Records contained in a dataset
BEGIN
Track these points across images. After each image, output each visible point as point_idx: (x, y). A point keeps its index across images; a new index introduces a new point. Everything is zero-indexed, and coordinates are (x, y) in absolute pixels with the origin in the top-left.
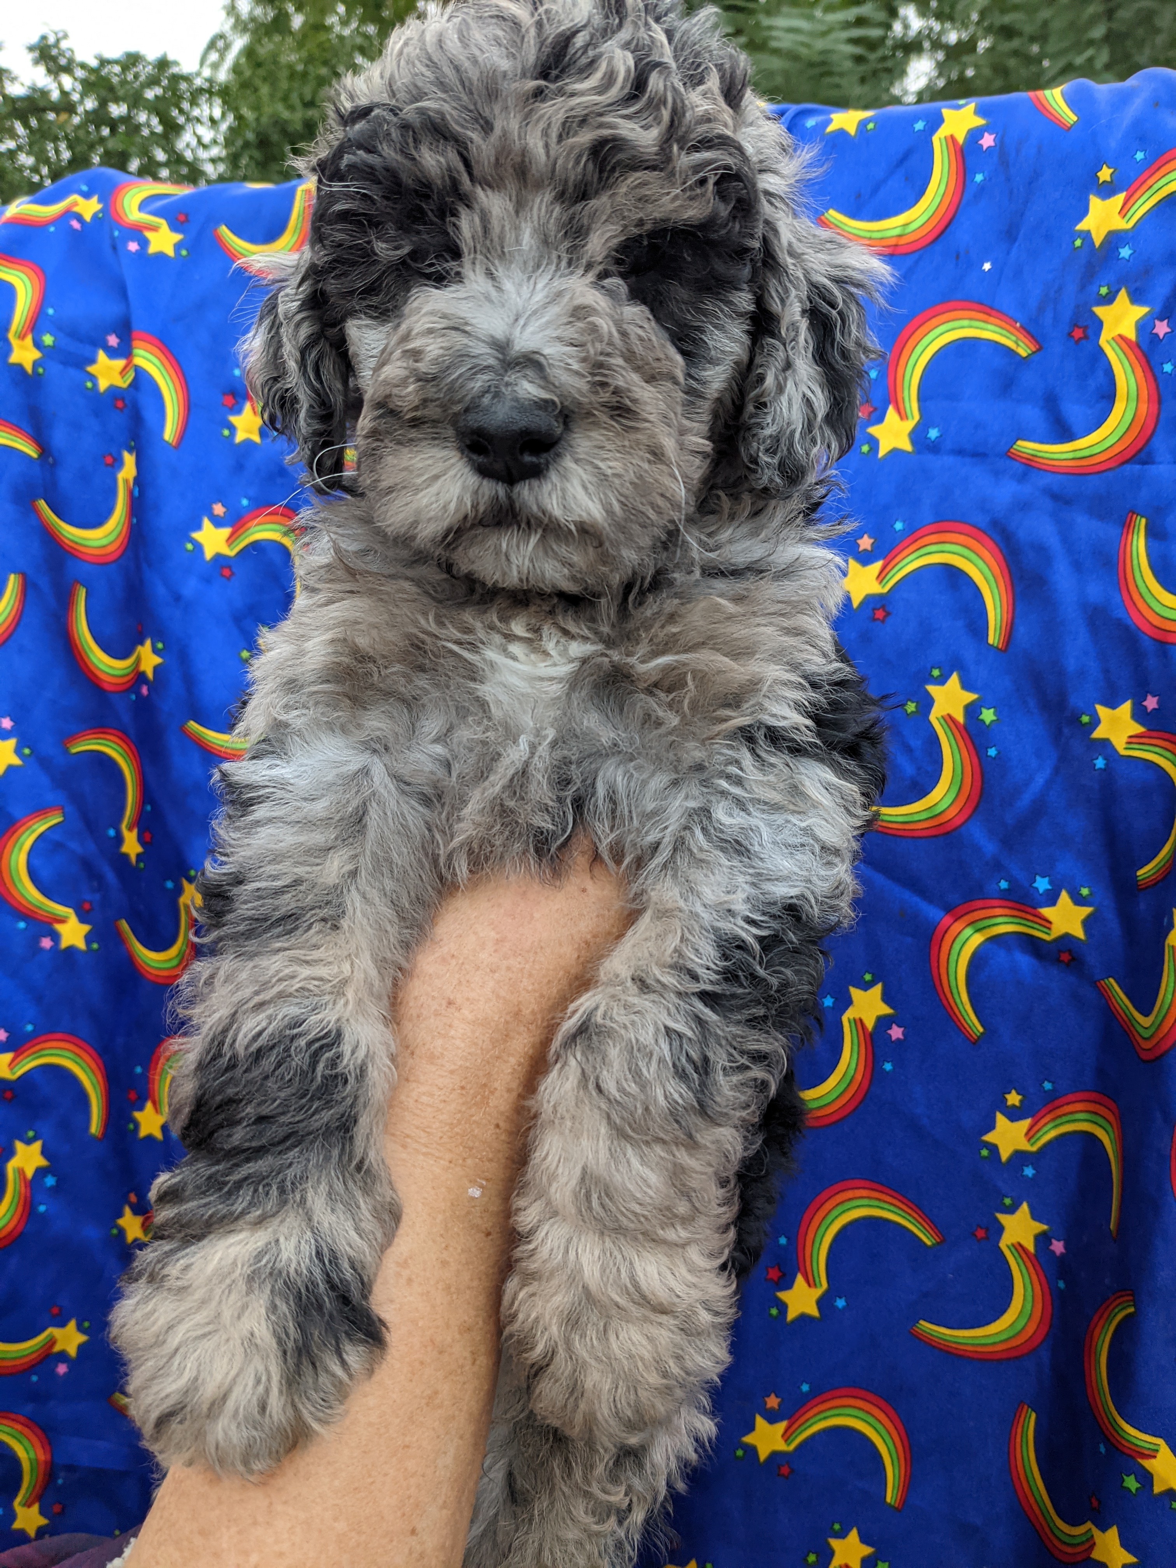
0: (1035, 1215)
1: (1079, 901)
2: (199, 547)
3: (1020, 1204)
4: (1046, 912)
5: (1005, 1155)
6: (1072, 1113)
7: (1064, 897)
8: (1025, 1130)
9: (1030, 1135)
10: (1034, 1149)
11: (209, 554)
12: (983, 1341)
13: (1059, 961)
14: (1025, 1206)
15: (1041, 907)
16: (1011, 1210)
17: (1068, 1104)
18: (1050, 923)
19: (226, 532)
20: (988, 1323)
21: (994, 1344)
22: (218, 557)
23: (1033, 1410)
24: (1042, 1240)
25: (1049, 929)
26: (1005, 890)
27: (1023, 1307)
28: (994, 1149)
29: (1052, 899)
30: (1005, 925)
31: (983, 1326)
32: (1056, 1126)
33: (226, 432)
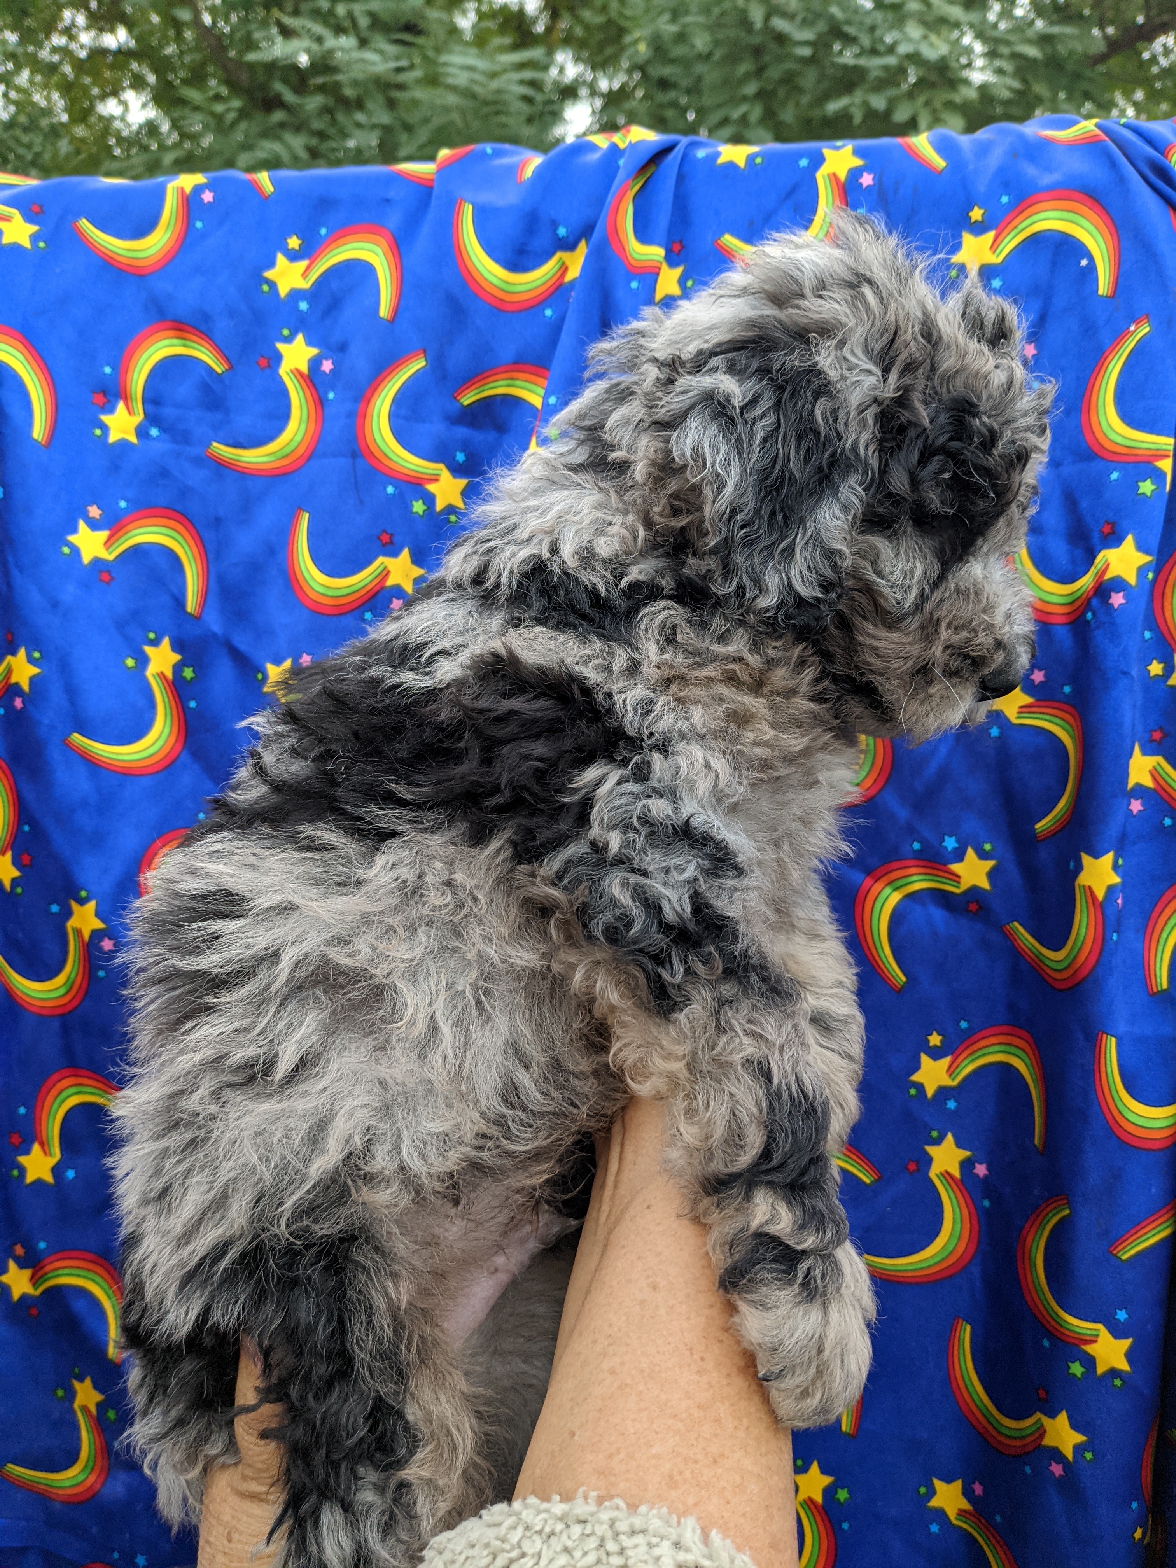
0: (959, 1144)
1: (983, 855)
2: (76, 551)
3: (946, 1135)
4: (955, 867)
5: (930, 1092)
6: (987, 1046)
7: (970, 853)
8: (946, 1067)
9: (951, 1071)
10: (955, 1083)
11: (86, 559)
12: (919, 1266)
13: (968, 911)
14: (950, 1136)
15: (951, 863)
16: (938, 1142)
17: (983, 1039)
18: (959, 877)
19: (104, 535)
20: (923, 1248)
21: (929, 1267)
22: (96, 561)
23: (968, 1322)
24: (966, 1165)
25: (959, 882)
26: (918, 851)
27: (953, 1228)
28: (920, 1087)
29: (959, 856)
30: (919, 883)
31: (919, 1251)
32: (973, 1060)
33: (98, 432)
END
■ **Work item**
Exactly the lines from the one with "7: (1064, 897)" through the end of the records should be written out, and only those. Pictures do not belong in the copy.

■ **Solution for this exercise**
7: (1064, 897)
8: (1025, 1130)
9: (1030, 1135)
10: (1034, 1149)
11: (209, 554)
12: (983, 1341)
13: (1059, 961)
14: (1025, 1206)
15: (1041, 907)
16: (1011, 1210)
17: (1068, 1104)
18: (1050, 923)
19: (226, 532)
20: (988, 1323)
21: (994, 1344)
22: (218, 557)
23: (1033, 1410)
24: (1042, 1240)
25: (1049, 929)
26: (1005, 890)
27: (1023, 1307)
28: (994, 1149)
29: (1052, 899)
30: (1005, 925)
31: (983, 1326)
32: (1056, 1126)
33: (226, 432)
0: (959, 1144)
1: (983, 855)
2: (76, 551)
3: (946, 1135)
4: (955, 867)
5: (930, 1092)
6: (987, 1046)
7: (970, 853)
8: (946, 1067)
9: (951, 1071)
10: (955, 1083)
11: (86, 559)
12: (919, 1266)
13: (968, 911)
14: (950, 1136)
15: (951, 863)
16: (938, 1142)
17: (983, 1039)
18: (959, 877)
19: (104, 535)
20: (923, 1248)
21: (929, 1267)
22: (96, 561)
23: (968, 1322)
24: (966, 1165)
25: (959, 882)
26: (918, 851)
27: (953, 1228)
28: (920, 1087)
29: (959, 856)
30: (919, 883)
31: (919, 1251)
32: (973, 1060)
33: (98, 432)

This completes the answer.